** Task requirements **
Transcribe every one of the records below word for word, leaving out the pictures.

##############################

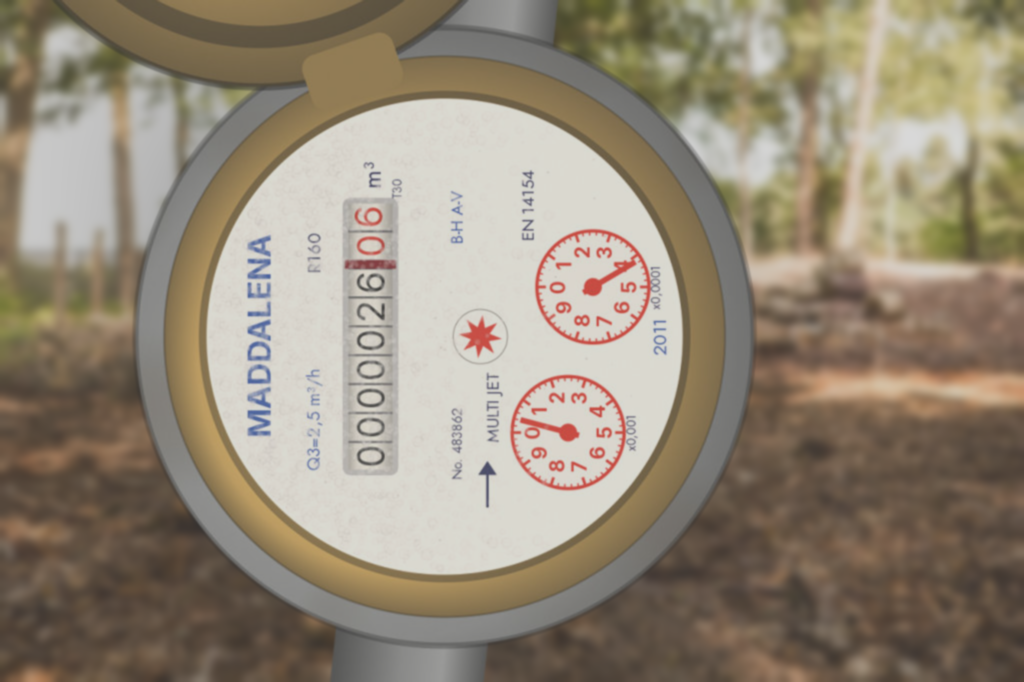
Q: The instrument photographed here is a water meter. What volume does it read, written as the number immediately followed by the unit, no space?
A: 26.0604m³
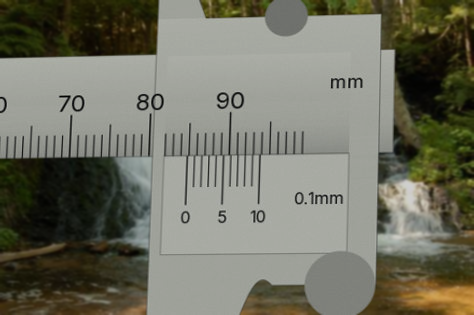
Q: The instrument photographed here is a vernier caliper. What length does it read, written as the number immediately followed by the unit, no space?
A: 84.8mm
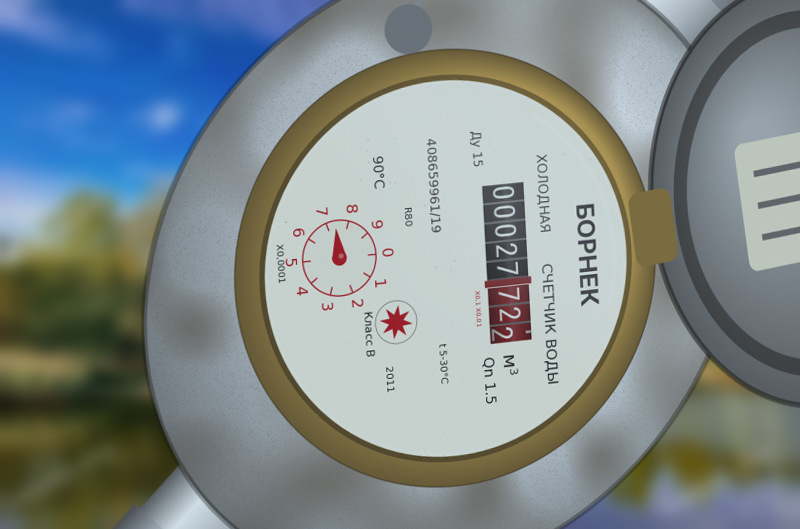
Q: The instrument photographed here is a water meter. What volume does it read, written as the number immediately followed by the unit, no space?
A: 27.7217m³
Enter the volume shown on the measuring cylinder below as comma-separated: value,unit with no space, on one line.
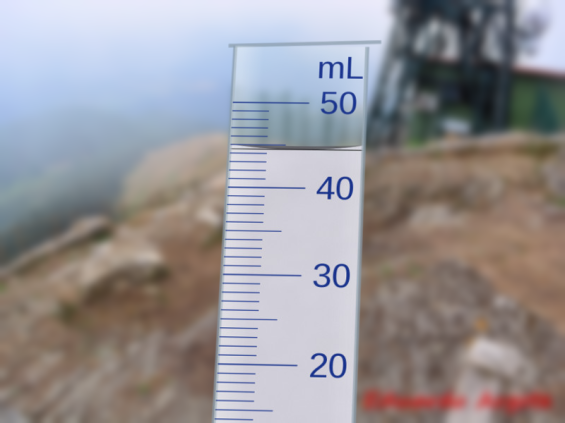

##############################

** Your solution **
Q: The instrument photographed here is a water meter. What volume does it read, written as the number immediately followed by the unit, no space?
A: 26.0604m³
Q: The instrument photographed here is a vernier caliper. What length does it read, written as the number immediately followed by the unit, no space?
A: 84.8mm
Q: The instrument photographed here is a water meter. What volume does it read, written as the number immediately followed by the unit, no space?
A: 27.7217m³
Enter the volume shown on the measuring cylinder below as comma-separated: value,unit with no space, on one line.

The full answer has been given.